Ik hoop hiermee Uw Kamer ten behoeve van de tweede termijn te voorzien van een volledig overzicht van de inhoud en uitwerking van het wetsvoorstel en de zorgen die daarover leven weg te nemen.

1. Wijzigingen naar aanleiding van de inbreng in eerste termijn

In de eerste termijn van de behandeling van het wetsvoorstel in Uw Kamer heb ik aanleiding gezien om de volgende wijzigingen in de concept algemene maatregel van bestuur aan te brengen (hierna: het conceptuitvoeringsbesluit).

a. 50%-regel ook bij enkelvoudige en meervoudige kamer

Eerder is aangegeven dat de bijdrage in gevallen waarin alleen een geldboete wordt opgelegd door de kantonrechter zal worden gematigd tot 50% van de geldboete, met een maximum van € 375,–.

Iemand die door de kantonrechter een boete krijgt opgelegd van bijvoorbeeld € 200,– betaalt dus een bijdrage van € 100,–. Iemand die een geldboete van € 750,– of meer krijgt opgelegd, betaalt het maximumbedrag van € 375,–.

In de eerste termijn hebben verschillende woordvoerders gevraagd waarom deze 50%-regel niet ook van toepassing is wanneer er alleen een geldboete wordt opgelegd door de enkelvoudige of meervoudige kamer. In de eerste termijn heb ik aangegeven daarin aanleiding te zien deze regel ook voor die gevallen van toepassing te verklaren. Dit betekent dat de verwachte netto-opbrengst moet worden bijgesteld naar € 44 mln.

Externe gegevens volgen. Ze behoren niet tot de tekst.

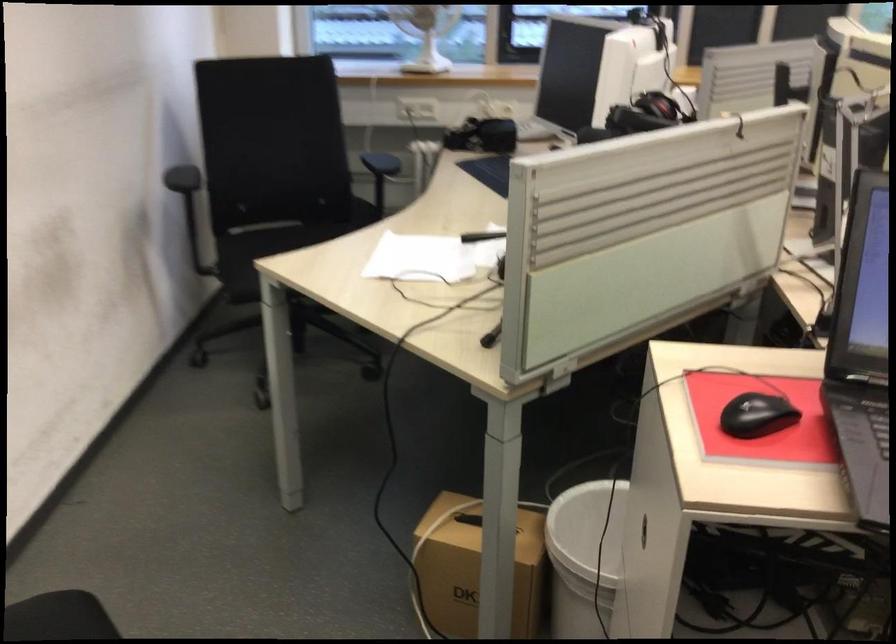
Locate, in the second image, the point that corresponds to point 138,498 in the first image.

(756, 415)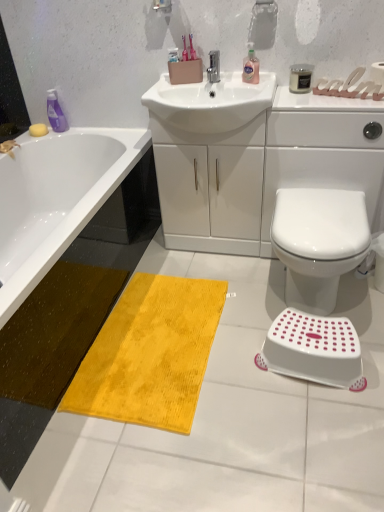
In order to click on free space in front of satin black candle at upper right in this screenshot , I will do `click(313, 104)`.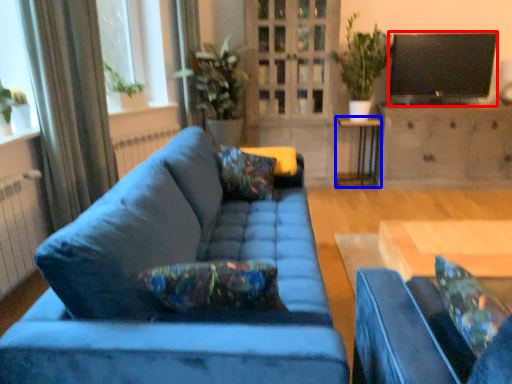
Question: Which of the following is the farthest to the observer, television (highlighted by a red box) or side table (highlighted by a blue box)?

Choices:
 (A) television
 (B) side table

Answer: (B)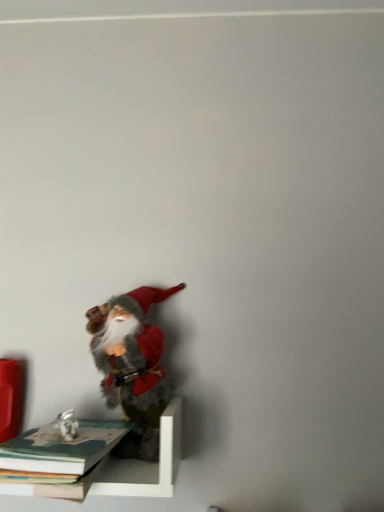
Question: Is point (71, 496) positioned closer to the camera than point (107, 434)?

Choices:
 (A) farther
 (B) closer

Answer: (B)

Question: Is hardcover book at lower left, which is the second book from top to bottom, inside the boundaries of hardcover book at lower left, which appears as the second book when ordered from the bottom, or outside?

Choices:
 (A) outside
 (B) inside

Answer: (A)

Question: Estimate the real-world distances between objects in this image. Which object is farther from the hardcover book at lower left, positioned as the first book in bottom-to-top order?

Choices:
 (A) hardcover book at lower left, which appears as the second book when ordered from the bottom
 (B) white matte shelf at lower left
 (C) fuzzy felt santa at lower left

Answer: (C)

Question: Considering the real-world distances, which object is farthest from the fuzzy felt santa at lower left?

Choices:
 (A) white matte shelf at lower left
 (B) hardcover book at lower left, which appears as the second book when ordered from the bottom
 (C) hardcover book at lower left, positioned as the first book in bottom-to-top order

Answer: (C)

b. Geen bijdrage voor volledig ontoerekeningsvatbaren

Op grond van de voorgestelde regeling wordt ook aan personen die zijn ontslagen van alle rechtsvervolging en aan wie een maatregel is opgelegd (tbs bij volledig ontoerekeningsvatbaren) een bijdrage opgelegd. Verschillende woordvoerders hebben aandacht gevraagd voor deze categorie bijdrageplichtigen. Naar aanleiding van het gevoerde debat en in lijn met hun inbreng zal het conceptuitvoeringsbesluit zodanig worden aangepast dat deze categorie personen geen bijdrage verschuldigd is. Het gaat om een zeer beperkt aantal personen, waardoor deze wijziging naar verwachting geen gevolgen heeft voor de geraamde opbrengst.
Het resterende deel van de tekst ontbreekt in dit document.